His numerous phone calls to the movie theater’s headquarters in Beckley and the California production company weren’t in vain.
Things really began to change after U.S. Sen. Joe Manchin responded to his plea for help.
“One of the Lion’s Gate officials told me he’d never been contacted by a senator about making sure a community would get to see a movie,” Evans said.
Manchin and Evans had chatted over the weekend at Iaeger’s Centennial Celebration, so it made sense to reach out for help from Washington.
“I know how much Sen. Manchin cares about McDowell County, and he sure proved it again. He understood how important this is to Welch and our people,” Evans said.
After all, the town and its people figure prominently in the storyline.
It’s the story of journalist Jeannette Walls’ difficult early life that included tough times growing up in poverty with unconventional parents in Welch.
Walls was just 17 years old when she left and headed to New York City.
Many local people knew Walls or her family members, so it was exciting to be part of the local filming that took place earlier this year.
Residents helped when filmmakers needed to recreate scenes from Walls’ past, including a football game complete with players, cheerleaders and cheering fans.
Most recently social media has been buzzing about the highly anticipated movie release.
— The Glass Castle (@GlassCastleFilm) May 18, 2017
Folks chatted excitedly online about one of their own making it big in Hollywood.
They posted memories of those earlier days, and were looking forward to seeing which local scenes would make it into the film.
Now, however, they were being left out when it mattered most.
They were going to drive to Beckley or Charleston to see it, and that wasn’t acceptable, Evans said.

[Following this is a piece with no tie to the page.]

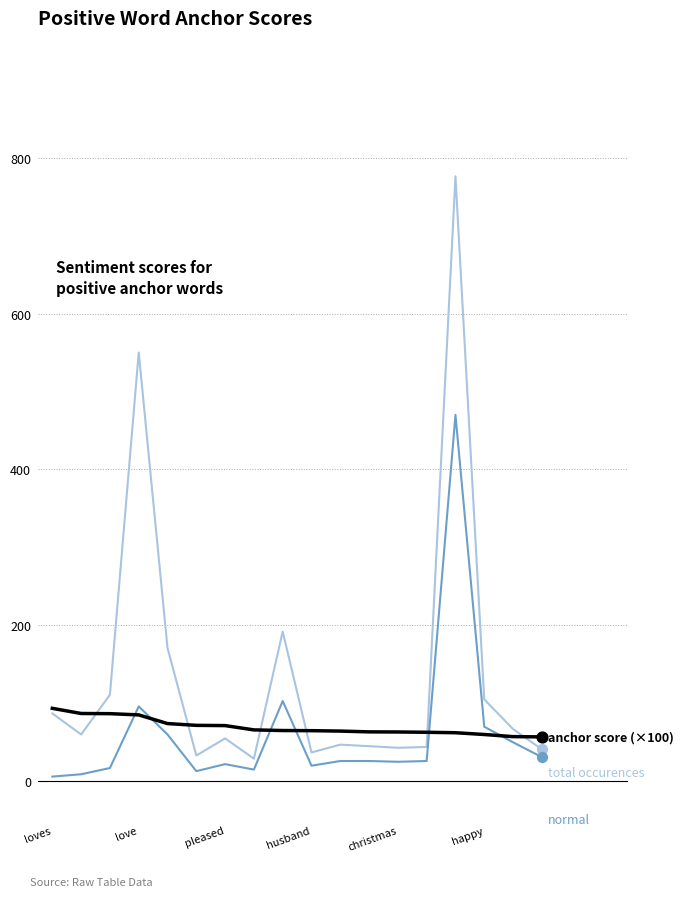

What is the maximum value shown in the chart?

776.0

Aside from the distance, some people simply don’t have the resources (money or transportation) to make the trip.
Now there’s a happy ending for all.
“I really do think I pulled off a coup, but it was for the people. After all, this movie is because of Welch, and Welch High School as well as the time this young lady spent living here,” Evans said.
Veteran educator Cathy Jack, who was instrumental in organizing folks when filming took place in May, had been disappointed the movie wasn’t going to be shown locally.
She and Walls were classmates and friends.
“Welch is where Jeannette spent a good part of the time when she was growing up. So it just felt wrong that our hometown was being left out. And now our students who were in the movie will also get to see it at home too,” Jack said.
“Now we can all see it together, and folks can make up their own minds how they feel about it instead of hearing from someone else.”
Marquee Cinemas McDowell 3’s first showing will be Friday at 3:40 p.m., followed by showings at 6:40 p.m. and 9:35 p.m.
Other times include: Saturday (12:40, 3:40, 6:40, and 9:35 p.m.), Sunday (12:40, 3:40, and 6:40 p.m), Monday through Thursday, Aug. 17 (4 and 7 p.m.).
Manager Kim Short said she’s happy the film will be shown locally, and predicts lots of folks will come see it.
Tickets can be purchased online, but people most will probably get them at the theater.
It will be shown in one of the three theaters at the facility.
Doors open 30 minutes before the movie begins.